▶ [JOB A]
Edit the records between the line holding "family: Accipitridae" and the line holding "scientific name: Polyommatus icarus", inclusive, so that "common name" becomes "vernacular name" and nothing else changes. Return only those lines.

▶ [TEXT BLOCK]
Within the past week, several tech stocks – especially those associated with artificial intelligence (AI) – have run up to new heights, with warnings that some of these shares could burst.
Lofty valuations are being reached as tech stocks are proving to be a source of comfort in the current economic environment, with rising inflation in the midst of a geopolitical fallout in the Middle East that shows no signs of ending anytime soon.
Alphabet was edging closer to overtaking NVIDIA as the world’s most valuable company after a rally in its shares lifted its market capitalisation to about $4.67 trillion on Tuesday. Alphabet shares have gained about 25% this year, compared with NVIDIA’s 12%, with the Google parent now worth $4.8 trillion, while NVIDIA comes in at $5.1 trillion.
Nasdaq-listed Advanced Micro Devices’ (AMD’s) shares surged 20% to a record high on Wednesday and it is now worth $665.93 billion. It lifted its second-quarter revenue forecast above analyst expectations on accelerating demand for AI data centre chips.
AMD’s first-quarter revenue was up 32% year-on-year, while data centre revenue more than doubled on strong demand for AI accelerators and server processors.
Samsung Electronics also crossed a milestone on Wednesday, becoming only the second Asian company after Taiwan Semiconductor Manufacturing Company (TSMC) to surpass the $1 trillion valuation mark.
The South Korea-based company is the world’s 11th most valuable at $1.2 trillion, while analysts quoted by Bloomberg expect Samsung shares to climb a further 22% over the next year as demand for advanced chips and computing capacity remains strong. TSMC, meanwhile, is the sixth most valuable firm in the world.
Baby boom
The so-called “Magnificent Seven” – Alphabet, Amazon, Apple, Tesla, Meta Platforms, Microsoft and NVIDIA – are now worth a combined $23 trillion, with that index having gained 37% in rand terms over the past year, according to Mergence.
The stocks are, according to Investopedia, “the most influential companies in the US stock market”.
Each of these seven are in the top 10 most valuable companies list, according to companiesmarketcap.com. The term was coined by Bank of America analyst Michael Hartnett in 2023, borrowing from the classic Western film when commenting on these seven companies.

▶ [DATA]
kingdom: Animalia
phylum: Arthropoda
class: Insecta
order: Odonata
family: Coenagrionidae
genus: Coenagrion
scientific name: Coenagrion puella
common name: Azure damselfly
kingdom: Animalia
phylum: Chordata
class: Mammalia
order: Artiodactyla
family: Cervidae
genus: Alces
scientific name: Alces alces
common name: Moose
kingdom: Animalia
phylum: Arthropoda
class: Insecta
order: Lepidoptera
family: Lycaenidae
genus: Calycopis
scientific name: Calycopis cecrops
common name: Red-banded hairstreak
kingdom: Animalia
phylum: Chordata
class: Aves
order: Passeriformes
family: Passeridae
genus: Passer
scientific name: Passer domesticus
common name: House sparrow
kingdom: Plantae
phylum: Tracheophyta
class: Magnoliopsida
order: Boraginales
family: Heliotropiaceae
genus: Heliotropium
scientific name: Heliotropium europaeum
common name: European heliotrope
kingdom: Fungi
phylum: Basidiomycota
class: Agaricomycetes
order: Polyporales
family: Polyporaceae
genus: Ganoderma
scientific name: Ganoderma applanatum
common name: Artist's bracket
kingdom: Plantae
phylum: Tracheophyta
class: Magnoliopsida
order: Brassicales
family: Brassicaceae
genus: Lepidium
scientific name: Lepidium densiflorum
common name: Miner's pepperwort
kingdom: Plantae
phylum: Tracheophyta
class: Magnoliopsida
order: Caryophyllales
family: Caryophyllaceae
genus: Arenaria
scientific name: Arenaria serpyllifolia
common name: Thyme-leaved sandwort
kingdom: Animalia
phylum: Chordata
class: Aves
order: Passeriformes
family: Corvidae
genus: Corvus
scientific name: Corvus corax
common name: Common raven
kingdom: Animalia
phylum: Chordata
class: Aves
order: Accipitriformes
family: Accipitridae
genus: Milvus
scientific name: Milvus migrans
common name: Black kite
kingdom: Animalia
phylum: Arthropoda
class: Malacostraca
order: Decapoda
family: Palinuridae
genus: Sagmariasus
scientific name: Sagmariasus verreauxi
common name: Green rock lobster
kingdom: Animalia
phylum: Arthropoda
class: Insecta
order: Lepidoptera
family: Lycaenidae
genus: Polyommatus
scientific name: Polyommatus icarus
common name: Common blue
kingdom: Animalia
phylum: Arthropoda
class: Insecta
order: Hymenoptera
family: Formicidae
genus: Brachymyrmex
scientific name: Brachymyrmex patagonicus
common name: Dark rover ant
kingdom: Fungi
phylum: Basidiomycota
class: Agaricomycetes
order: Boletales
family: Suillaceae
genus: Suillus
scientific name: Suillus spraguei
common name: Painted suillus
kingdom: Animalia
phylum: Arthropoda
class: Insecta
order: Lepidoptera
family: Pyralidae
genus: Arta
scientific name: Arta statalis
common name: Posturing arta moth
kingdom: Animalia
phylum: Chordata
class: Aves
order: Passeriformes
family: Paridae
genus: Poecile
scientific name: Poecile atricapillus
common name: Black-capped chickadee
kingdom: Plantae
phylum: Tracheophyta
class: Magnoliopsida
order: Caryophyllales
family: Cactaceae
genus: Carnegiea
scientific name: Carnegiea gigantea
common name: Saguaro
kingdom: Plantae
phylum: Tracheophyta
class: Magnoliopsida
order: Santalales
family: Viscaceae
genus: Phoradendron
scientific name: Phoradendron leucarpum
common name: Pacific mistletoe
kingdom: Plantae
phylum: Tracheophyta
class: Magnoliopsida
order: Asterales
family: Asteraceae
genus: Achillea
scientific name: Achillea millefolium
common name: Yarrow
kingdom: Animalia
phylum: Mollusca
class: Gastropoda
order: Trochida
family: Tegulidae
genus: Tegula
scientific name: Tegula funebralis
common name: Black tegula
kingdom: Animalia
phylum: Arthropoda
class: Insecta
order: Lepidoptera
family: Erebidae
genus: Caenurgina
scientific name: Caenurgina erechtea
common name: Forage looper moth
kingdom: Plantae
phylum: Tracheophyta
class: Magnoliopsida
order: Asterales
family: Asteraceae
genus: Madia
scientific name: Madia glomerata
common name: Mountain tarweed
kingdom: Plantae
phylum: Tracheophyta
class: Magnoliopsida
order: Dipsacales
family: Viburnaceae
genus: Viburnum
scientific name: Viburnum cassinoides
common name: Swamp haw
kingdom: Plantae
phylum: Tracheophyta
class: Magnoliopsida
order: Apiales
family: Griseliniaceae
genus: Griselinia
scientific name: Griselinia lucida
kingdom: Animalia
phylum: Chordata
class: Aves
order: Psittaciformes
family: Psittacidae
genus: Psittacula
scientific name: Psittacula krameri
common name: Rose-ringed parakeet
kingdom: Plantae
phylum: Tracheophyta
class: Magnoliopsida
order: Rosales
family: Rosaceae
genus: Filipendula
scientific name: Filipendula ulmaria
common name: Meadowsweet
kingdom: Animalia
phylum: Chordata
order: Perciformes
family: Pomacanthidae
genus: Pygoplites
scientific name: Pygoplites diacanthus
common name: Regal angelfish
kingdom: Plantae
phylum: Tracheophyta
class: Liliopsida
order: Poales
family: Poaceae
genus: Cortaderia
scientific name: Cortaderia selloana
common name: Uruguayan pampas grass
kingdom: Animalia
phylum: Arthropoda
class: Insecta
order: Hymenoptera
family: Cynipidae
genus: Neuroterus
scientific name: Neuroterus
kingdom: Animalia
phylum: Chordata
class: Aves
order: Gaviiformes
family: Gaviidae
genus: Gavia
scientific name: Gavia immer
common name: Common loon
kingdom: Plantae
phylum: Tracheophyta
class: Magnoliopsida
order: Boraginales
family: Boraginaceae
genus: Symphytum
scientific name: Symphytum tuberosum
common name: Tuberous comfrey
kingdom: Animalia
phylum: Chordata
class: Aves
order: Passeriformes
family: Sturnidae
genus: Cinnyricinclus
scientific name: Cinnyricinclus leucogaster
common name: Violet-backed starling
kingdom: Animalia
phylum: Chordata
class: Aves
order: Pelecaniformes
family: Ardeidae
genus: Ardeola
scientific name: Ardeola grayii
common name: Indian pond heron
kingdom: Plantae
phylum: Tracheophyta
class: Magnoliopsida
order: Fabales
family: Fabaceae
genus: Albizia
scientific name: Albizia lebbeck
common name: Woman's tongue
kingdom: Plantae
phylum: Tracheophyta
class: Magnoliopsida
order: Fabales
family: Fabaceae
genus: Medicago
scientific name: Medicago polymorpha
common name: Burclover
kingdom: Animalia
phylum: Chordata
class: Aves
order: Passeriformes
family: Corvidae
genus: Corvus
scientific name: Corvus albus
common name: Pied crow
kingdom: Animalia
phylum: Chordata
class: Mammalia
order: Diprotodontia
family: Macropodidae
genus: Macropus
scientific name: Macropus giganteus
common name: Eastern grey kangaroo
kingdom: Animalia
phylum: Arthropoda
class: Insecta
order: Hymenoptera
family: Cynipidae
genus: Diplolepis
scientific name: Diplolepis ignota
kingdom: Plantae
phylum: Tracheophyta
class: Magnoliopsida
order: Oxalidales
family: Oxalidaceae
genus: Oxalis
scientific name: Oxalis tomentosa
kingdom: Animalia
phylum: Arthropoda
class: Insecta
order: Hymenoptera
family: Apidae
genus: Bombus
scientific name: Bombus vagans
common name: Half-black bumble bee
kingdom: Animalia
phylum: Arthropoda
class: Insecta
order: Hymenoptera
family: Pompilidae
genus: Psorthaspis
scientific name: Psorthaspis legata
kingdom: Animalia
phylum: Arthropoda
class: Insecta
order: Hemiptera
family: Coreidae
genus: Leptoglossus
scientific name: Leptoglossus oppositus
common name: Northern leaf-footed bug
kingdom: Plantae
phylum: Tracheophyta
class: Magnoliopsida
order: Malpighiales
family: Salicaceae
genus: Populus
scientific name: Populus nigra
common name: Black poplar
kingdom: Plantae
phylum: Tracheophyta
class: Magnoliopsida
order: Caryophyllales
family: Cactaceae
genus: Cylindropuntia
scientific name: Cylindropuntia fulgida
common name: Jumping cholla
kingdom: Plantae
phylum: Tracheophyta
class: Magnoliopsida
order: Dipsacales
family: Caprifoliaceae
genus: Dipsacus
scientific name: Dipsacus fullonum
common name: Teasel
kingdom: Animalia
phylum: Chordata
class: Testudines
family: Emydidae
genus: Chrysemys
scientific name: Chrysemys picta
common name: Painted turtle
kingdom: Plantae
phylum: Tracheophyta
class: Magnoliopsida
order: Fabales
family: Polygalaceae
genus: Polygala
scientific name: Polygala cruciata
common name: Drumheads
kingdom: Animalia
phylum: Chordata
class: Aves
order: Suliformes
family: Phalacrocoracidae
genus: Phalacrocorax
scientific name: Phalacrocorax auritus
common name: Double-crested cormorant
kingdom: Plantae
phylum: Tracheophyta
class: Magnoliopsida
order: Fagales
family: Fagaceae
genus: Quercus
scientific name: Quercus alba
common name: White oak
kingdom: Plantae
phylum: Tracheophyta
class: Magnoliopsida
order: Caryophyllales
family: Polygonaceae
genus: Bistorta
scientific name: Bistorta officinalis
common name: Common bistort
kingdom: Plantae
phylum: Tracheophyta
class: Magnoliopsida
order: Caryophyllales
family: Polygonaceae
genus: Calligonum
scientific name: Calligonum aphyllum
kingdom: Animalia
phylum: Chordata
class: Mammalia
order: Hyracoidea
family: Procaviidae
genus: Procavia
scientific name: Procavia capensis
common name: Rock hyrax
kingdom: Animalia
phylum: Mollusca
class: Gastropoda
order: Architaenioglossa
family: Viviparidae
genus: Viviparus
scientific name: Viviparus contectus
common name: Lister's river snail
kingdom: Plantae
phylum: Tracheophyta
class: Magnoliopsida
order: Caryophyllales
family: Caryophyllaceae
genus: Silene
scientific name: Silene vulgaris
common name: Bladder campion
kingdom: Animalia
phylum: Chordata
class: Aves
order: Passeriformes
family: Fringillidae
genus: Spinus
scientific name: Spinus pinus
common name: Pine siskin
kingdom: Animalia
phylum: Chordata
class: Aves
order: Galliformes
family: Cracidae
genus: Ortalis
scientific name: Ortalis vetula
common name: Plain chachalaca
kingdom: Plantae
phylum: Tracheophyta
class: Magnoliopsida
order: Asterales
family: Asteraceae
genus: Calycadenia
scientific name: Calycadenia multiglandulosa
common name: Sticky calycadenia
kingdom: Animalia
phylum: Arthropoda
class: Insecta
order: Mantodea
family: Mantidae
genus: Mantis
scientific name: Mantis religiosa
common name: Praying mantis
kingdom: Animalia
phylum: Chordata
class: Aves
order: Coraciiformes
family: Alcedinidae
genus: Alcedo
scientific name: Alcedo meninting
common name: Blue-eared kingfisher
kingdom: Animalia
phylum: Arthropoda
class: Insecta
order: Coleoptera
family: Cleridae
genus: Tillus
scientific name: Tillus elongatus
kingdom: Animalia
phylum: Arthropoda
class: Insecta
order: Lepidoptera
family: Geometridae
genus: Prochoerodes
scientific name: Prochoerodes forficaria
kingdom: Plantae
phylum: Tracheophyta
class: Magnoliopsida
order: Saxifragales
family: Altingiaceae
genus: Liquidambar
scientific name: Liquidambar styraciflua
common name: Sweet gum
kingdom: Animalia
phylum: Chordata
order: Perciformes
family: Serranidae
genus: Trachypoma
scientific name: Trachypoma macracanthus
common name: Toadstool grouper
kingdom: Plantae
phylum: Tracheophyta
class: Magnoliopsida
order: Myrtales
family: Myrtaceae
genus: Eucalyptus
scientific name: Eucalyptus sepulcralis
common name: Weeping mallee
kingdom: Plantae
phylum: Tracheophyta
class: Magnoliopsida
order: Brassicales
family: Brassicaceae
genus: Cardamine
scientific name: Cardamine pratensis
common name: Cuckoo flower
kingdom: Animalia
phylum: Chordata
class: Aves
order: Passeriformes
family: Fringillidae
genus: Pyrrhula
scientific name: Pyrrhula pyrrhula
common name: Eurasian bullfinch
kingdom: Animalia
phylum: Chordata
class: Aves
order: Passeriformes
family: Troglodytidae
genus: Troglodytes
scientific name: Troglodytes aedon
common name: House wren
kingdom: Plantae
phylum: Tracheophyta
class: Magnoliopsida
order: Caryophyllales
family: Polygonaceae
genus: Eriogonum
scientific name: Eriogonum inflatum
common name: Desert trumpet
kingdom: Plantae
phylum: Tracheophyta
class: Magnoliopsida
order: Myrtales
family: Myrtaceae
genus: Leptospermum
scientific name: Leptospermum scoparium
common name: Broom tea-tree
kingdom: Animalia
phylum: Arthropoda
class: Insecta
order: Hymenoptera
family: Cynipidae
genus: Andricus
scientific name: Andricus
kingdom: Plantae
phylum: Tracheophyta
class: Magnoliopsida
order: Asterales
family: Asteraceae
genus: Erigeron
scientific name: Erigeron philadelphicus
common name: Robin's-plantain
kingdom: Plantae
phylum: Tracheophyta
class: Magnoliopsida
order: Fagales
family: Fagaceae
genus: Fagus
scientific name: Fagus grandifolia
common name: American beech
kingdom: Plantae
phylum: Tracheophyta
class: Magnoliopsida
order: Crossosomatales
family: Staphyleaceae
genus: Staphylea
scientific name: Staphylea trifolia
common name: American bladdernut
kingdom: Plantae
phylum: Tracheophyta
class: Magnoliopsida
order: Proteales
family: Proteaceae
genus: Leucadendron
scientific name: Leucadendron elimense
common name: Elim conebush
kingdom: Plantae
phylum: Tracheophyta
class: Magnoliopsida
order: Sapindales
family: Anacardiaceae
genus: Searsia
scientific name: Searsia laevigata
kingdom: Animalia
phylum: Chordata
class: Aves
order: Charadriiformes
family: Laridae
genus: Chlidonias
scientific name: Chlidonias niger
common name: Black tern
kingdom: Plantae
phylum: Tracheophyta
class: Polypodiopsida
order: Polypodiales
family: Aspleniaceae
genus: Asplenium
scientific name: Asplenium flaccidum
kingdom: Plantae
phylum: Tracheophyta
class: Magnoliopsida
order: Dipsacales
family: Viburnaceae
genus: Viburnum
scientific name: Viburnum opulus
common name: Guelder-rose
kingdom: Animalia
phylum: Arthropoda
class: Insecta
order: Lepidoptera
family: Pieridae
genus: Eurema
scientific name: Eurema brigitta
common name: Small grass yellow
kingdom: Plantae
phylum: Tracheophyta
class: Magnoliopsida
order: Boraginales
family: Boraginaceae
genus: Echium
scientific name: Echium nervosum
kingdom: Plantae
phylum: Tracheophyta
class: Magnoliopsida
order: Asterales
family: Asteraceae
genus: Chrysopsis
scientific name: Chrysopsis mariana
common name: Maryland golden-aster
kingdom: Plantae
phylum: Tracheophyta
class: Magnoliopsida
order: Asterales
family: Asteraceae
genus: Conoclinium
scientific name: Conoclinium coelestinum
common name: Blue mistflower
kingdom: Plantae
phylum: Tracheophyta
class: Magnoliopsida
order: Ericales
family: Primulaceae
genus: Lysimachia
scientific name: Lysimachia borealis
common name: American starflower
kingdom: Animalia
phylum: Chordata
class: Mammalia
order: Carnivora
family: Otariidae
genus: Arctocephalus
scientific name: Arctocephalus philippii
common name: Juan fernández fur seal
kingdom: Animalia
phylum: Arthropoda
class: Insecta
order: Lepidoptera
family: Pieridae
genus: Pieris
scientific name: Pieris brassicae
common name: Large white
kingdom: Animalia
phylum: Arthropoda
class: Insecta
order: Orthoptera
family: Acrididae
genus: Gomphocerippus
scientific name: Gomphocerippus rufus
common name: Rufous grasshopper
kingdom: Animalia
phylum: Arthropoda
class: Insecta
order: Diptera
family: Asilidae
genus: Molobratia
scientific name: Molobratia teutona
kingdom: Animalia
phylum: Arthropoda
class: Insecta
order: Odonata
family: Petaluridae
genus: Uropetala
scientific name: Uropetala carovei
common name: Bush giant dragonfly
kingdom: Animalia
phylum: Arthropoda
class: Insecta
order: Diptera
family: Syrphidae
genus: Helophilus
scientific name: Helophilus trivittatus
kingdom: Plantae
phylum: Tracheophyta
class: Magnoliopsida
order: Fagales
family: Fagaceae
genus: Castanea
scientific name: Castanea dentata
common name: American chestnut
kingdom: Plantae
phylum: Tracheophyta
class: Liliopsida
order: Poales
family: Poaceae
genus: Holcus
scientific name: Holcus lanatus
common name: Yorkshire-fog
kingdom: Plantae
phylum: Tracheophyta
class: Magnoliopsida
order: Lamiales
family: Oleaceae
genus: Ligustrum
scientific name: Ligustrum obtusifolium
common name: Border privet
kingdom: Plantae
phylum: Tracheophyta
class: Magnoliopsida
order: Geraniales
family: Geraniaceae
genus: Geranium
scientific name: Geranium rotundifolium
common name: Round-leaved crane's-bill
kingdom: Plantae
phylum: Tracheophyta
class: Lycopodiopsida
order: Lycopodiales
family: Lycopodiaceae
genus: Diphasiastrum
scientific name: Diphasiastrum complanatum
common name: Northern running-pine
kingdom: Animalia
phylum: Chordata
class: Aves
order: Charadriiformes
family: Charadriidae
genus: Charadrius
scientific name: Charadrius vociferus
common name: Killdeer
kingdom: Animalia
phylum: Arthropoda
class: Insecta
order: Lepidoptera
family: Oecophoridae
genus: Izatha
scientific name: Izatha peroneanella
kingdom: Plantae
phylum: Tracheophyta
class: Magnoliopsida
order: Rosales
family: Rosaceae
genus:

▶ [JOB B]
Continue the article on soaring tech stock valuations from the point where it stops.

▶ [OUTPUT A]
family: Accipitridae
genus: Milvus
scientific name: Milvus migrans
vernacular name: Black kite
kingdom: Animalia
phylum: Arthropoda
class: Malacostraca
order: Decapoda
family: Palinuridae
genus: Sagmariasus
scientific name: Sagmariasus verreauxi
vernacular name: Green rock lobster
kingdom: Animalia
phylum: Arthropoda
class: Insecta
order: Lepidoptera
family: Lycaenidae
genus: Polyommatus
scientific name: Polyommatus icarus

▶ [OUTPUT B]
Microsoft was the first to be listed, with Meta being the youngest of the group. Four companies – Amazon, Apple, Microsoft and NVIDIA – survived the dot-com bubble.
Over-achiever
Kriti Gupta, executive director and global investment strategist at JP Morgan Private Bank, says investors continue to buy tech stocks even in the face of “lofty valuations”. She adds: “The sector has been perceived as the answer to everything and everyone.”
Yet, AI stock performance is not currently a one-size-fits-all scenario “as a big gap has opened in the performance of stocks that are participating at different phases and levels of the AI value chain,” notes Peter Takaendesa, chief investment officer at Mergence Investment Managers.
“Over the past 12 months, most of the ‘Magnificent Seven’ stocks are now outperforming the benchmark S&P 500, but Meta and Microsoft have been punished hard.”
This suggests that investors still like the AI theme but are selective in preferring those that can make money right away, such as chipmakers, says Takaendesa. The market is also betting on which company will win the large-language model or AI race to software monetisation, he adds.
Hey, big spender
Takaendesa says the Magnificent Seven are guiding the market that they will spend more than $700 billion in AI-related capital investment in 2026 alone. “Cash flows will surely be challenged over the short-term as they accelerate these AI capital investments.”
Yet, most of the “Magnificent Seven” companies continue to deliver strong earnings growth and strong balance sheets, still generating significant cash from core business segments such as advertising, e-commerce and gaming, comments Takaendesa.
Cash holdings in the Magnificent Seven stocks – which now make up about 35% of the S&P 500 – grew over 300% between 2011 and 2025, says Gupta.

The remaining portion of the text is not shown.